Friendfeed - I Get It Now
phil | June 1, 2008
A few months ago, I’d opened up a Friendfeed account to see what all the buzz was about. After creating the account, I pulled in the various external services I use to create a river of news about me. Next, I sought out the Friendfeed streams of people I know, in order to add them to the main feed.
As it turned out, only one or two of them were using Friendfeed, so it seemed that the river was more of a trickling creek, and not very useful. Ah well, I thought - I’ll wait till it grows it’s user base and try again in a few months and see what’s what.
Well, it seems that biding my time for a while was a somewhat unnecessary strategy due to a feature I’d completely overlooked the first time - the morose-sounding but very useful “Imaginary Friend” feature.

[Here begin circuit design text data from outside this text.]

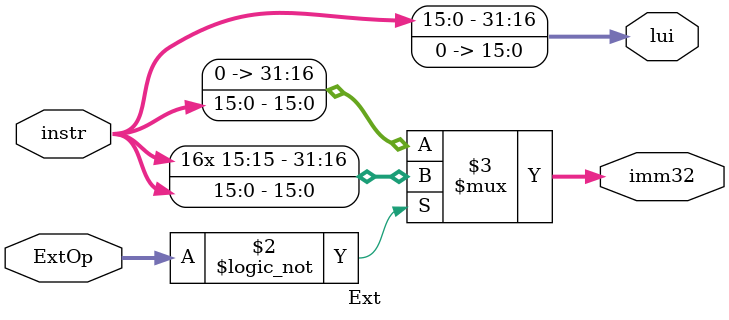
<source format=v>
`timescale 1ns / 1ps
module Ext(
	input [31:0] instr,
	input [2:0] ExtOp,
	output reg [31:0] lui,
	output reg [31:0] imm32
    );
	always@(*)begin
		lui={instr[15:0],16'b0};
		imm32=(ExtOp==0)?{{16{instr[15]}},instr[15:0]}:
								{16'b0,instr[15:0]};
	end

endmodule

</source>
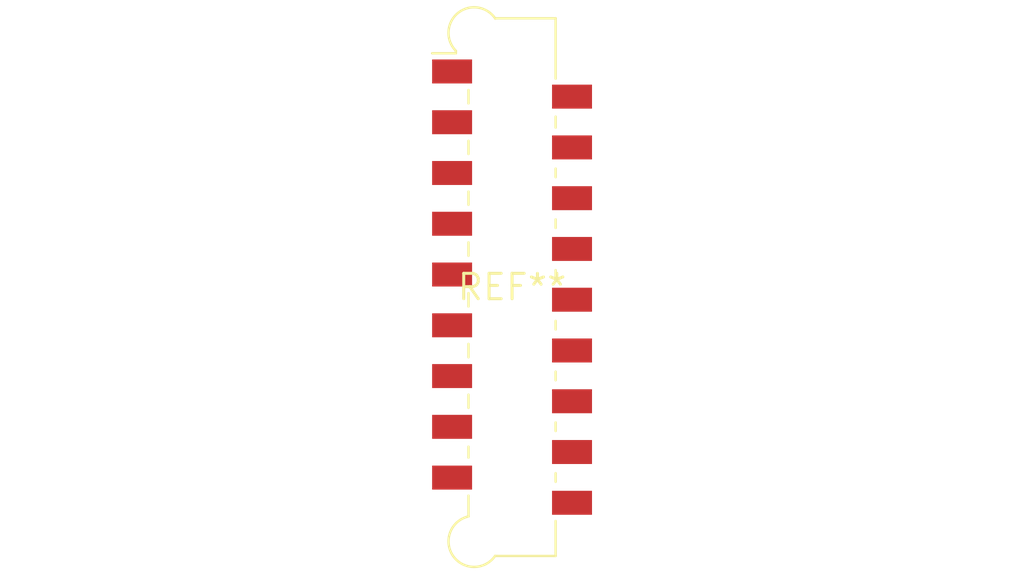
<source format=kicad_pcb>
(kicad_pcb (version 20240108) (generator pcbnew)

  (general
    (thickness 1.6)
  )

  (paper "A4")
  (layers
    (0 "F.Cu" signal)
    (31 "B.Cu" signal)
    (32 "B.Adhes" user "B.Adhesive")
    (33 "F.Adhes" user "F.Adhesive")
    (34 "B.Paste" user)
    (35 "F.Paste" user)
    (36 "B.SilkS" user "B.Silkscreen")
    (37 "F.SilkS" user "F.Silkscreen")
    (38 "B.Mask" user)
    (39 "F.Mask" user)
    (40 "Dwgs.User" user "User.Drawings")
    (41 "Cmts.User" user "User.Comments")
    (42 "Eco1.User" user "User.Eco1")
    (43 "Eco2.User" user "User.Eco2")
    (44 "Edge.Cuts" user)
    (45 "Margin" user)
    (46 "B.CrtYd" user "B.Courtyard")
    (47 "F.CrtYd" user "F.Courtyard")
    (48 "B.Fab" user)
    (49 "F.Fab" user)
    (50 "User.1" user)
    (51 "User.2" user)
    (52 "User.3" user)
    (53 "User.4" user)
    (54 "User.5" user)
    (55 "User.6" user)
    (56 "User.7" user)
    (57 "User.8" user)
    (58 "User.9" user)
  )

  (setup
    (pad_to_mask_clearance 0)
    (pcbplotparams
      (layerselection 0x00010fc_ffffffff)
      (plot_on_all_layers_selection 0x0000000_00000000)
      (disableapertmacros false)
      (usegerberextensions false)
      (usegerberattributes false)
      (usegerberadvancedattributes false)
      (creategerberjobfile false)
      (dashed_line_dash_ratio 12.000000)
      (dashed_line_gap_ratio 3.000000)
      (svgprecision 4)
      (plotframeref false)
      (viasonmask false)
      (mode 1)
      (useauxorigin false)
      (hpglpennumber 1)
      (hpglpenspeed 20)
      (hpglpendiameter 15.000000)
      (dxfpolygonmode false)
      (dxfimperialunits false)
      (dxfusepcbnewfont false)
      (psnegative false)
      (psa4output false)
      (plotreference false)
      (plotvalue false)
      (plotinvisibletext false)
      (sketchpadsonfab false)
      (subtractmaskfromsilk false)
      (outputformat 1)
      (mirror false)
      (drillshape 1)
      (scaleselection 1)
      (outputdirectory "")
    )
  )

  (net 0 "")

  (footprint "Molex_Picoflex_90814-0018_2x09_P1.27mm_Vertical" (layer "F.Cu") (at 0 0))

)

</source>
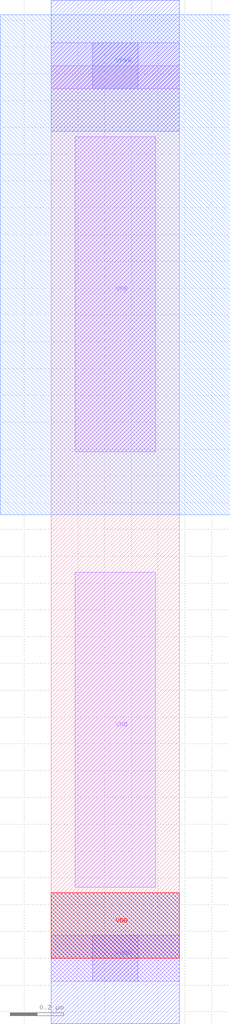
<source format=lef>
# Copyright 2020 The SkyWater PDK Authors
#
# Licensed under the Apache License, Version 2.0 (the "License");
# you may not use this file except in compliance with the License.
# You may obtain a copy of the License at
#
#     https://www.apache.org/licenses/LICENSE-2.0
#
# Unless required by applicable law or agreed to in writing, software
# distributed under the License is distributed on an "AS IS" BASIS,
# WITHOUT WARRANTIES OR CONDITIONS OF ANY KIND, either express or implied.
# See the License for the specific language governing permissions and
# limitations under the License.
#
# SPDX-License-Identifier: Apache-2.0

VERSION 5.7 ;
  NOWIREEXTENSIONATPIN ON ;
  DIVIDERCHAR "/" ;
  BUSBITCHARS "[]" ;
MACRO sky130_fd_sc_lp__tap_1
  CLASS CORE WELLTAP ;
  FOREIGN sky130_fd_sc_lp__tap_1 ;
  ORIGIN  0.000000  0.000000 ;
  SIZE  0.480000 BY  3.330000 ;
  SYMMETRY X Y R90 ;
  SITE unit ;
  PIN VGND
    DIRECTION INOUT ;
    USE GROUND ;
    PORT
      LAYER met1 ;
        RECT 0.000000 -0.245000 0.480000 0.245000 ;
    END
  END VGND
  PIN VNB
    DIRECTION INOUT ;
    USE GROUND ;
    PORT
      LAYER li1 ;
        RECT 0.090000 0.265000 0.390000 1.440000 ;
    END
    PORT
      LAYER pwell ;
        RECT 0.000000 0.000000 0.480000 0.245000 ;
    END
  END VNB
  PIN VPB
    DIRECTION INOUT ;
    USE POWER ;
    PORT
      LAYER li1 ;
        RECT 0.090000 1.890000 0.390000 3.065000 ;
    END
  END VPB
  PIN VPWR
    DIRECTION INOUT ;
    USE POWER ;
    PORT
      LAYER met1 ;
        RECT 0.000000 3.085000 0.480000 3.575000 ;
    END
  END VPWR
  OBS
    LAYER li1 ;
      RECT 0.000000 -0.085000 0.480000 0.085000 ;
      RECT 0.000000  3.245000 0.480000 3.415000 ;
    LAYER mcon ;
      RECT 0.155000 -0.085000 0.325000 0.085000 ;
      RECT 0.155000  3.245000 0.325000 3.415000 ;
    LAYER nwell ;
      RECT -0.190000 1.655000 0.670000 3.520000 ;
  END
END sky130_fd_sc_lp__tap_1
END LIBRARY

</source>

If the people you know are already using other services such as a personal blog, Twitter, Flicker, Youtube, Del.icio.us or any of 35 other services, but aren’t on Friendfeed, fear not - you’re still in business. You can utilize the imaginary friend feature to create a virtual profile for them within your account, connect it to their services, and you’re off, without them needing to be a user of Friendfeed at all.
Friendfeed also lets you gather your contacts into groups that they call Rooms. The Rooms feature is a good way to separate the people you know personally from the constant “noise” of industry blogs and the Twitterati out there. All of these rooms are available as RSS feeds, so you can even use Friendfeed to consolidate groups of RSS feeds into one categorized feed, a la Yahoo Pipes, if you feel like simplifying your feed reader (which is always a good thing).
So, if you gave it a try and it seemed like a somewhat quiet service, give it a second look - there’s more to it than meets the eye.